Linguistically Communicating Uncertainty in Patient-Facing Risk Prediction Models
Adarsa Sivaprasad, Ehud Reiter
TL;DR
This work tackles the challenge of communicating uncertainty in patient-facing AI-based risk tools in healthcare, arguing that trustworthy risk communication requires aligning explanations with patients' mental models. It synthesizes five facets of uncertainty—Performance Metrics, Confidence, Precision vs. Confidence, Model Reasoning, and Unknown Knowns—and demonstrates the need for patient-centered interfaces that combine local explanations, global context, and dialogue-based interactions, illustrated with CHD and IVF examples. The authors propose measurement and visualization approaches (e.g., $p$-values, reliability diagrams) and advocate qualitative studies to evaluate how explanations affect patients' mental models and trust. The study outlines a concrete IVF-focused research plan (OPIS-based) to test and refine uncertainty communication strategies, with the goal of improving understandability and expectation management in patient-facing AI tools.
Abstract
This paper addresses the unique challenges associated with uncertainty quantification in AI models when applied to patient-facing contexts within healthcare.
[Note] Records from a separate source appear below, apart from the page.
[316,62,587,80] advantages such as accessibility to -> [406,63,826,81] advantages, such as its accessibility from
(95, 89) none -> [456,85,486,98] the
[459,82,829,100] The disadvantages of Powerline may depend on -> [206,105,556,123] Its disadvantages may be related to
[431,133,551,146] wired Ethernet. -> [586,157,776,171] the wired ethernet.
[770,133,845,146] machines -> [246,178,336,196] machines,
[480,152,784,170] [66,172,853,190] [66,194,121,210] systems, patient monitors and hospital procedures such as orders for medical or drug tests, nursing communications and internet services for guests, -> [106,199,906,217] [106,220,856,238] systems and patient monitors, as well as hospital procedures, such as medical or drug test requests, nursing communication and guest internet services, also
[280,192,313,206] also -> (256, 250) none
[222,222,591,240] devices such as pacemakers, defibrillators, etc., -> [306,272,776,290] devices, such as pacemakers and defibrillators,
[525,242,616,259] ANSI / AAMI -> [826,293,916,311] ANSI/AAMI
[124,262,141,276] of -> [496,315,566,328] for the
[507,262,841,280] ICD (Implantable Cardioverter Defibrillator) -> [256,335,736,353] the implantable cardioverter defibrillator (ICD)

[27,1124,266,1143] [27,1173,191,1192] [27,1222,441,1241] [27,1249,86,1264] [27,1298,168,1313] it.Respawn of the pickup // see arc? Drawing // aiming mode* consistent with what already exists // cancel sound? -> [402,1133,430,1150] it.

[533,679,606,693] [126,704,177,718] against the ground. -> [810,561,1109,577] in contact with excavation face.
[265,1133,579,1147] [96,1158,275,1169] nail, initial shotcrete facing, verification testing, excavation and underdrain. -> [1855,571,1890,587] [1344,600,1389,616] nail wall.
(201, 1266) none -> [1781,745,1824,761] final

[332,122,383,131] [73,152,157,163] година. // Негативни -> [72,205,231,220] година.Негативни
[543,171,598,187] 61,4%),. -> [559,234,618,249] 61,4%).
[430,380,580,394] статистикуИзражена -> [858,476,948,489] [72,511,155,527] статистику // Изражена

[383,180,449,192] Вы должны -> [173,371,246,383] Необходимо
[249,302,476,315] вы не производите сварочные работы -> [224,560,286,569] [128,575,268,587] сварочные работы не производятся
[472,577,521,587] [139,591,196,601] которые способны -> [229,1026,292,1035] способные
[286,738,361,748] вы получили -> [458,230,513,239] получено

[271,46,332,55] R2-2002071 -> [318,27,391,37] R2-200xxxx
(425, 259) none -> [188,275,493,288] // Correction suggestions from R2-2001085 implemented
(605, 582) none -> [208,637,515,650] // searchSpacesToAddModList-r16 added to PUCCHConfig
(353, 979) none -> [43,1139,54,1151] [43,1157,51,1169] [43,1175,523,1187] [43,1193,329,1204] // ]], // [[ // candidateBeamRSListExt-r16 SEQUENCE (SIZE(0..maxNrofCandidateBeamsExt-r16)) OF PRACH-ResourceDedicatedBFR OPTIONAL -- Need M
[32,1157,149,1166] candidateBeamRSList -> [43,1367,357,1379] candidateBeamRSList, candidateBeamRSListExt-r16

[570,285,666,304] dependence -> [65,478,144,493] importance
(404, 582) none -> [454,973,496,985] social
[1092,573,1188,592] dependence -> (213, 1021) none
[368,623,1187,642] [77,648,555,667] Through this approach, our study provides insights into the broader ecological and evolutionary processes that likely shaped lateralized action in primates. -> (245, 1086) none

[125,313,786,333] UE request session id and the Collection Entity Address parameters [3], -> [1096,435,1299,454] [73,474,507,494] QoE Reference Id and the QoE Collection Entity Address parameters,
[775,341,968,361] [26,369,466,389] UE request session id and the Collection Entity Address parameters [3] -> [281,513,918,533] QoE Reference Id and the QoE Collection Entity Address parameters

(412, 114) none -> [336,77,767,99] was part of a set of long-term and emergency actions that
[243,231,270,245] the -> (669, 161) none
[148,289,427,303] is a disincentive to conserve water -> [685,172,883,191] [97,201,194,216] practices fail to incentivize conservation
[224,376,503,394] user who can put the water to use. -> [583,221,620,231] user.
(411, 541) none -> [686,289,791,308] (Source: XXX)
Unlike traditional eXplainable Artificial Intelligence (XAI) methods tailored for model developers or domain experts, additional considerations of communicating in natural language, its presentation and evaluating understandability are necessary. We identify the challenges in communication model performance, confidence, reasoning and unknown knowns using natural language in the context of risk prediction. We propose a design aimed at addressing these challenges, focusing on the specific application of in-vitro fertilisation outcome prediction.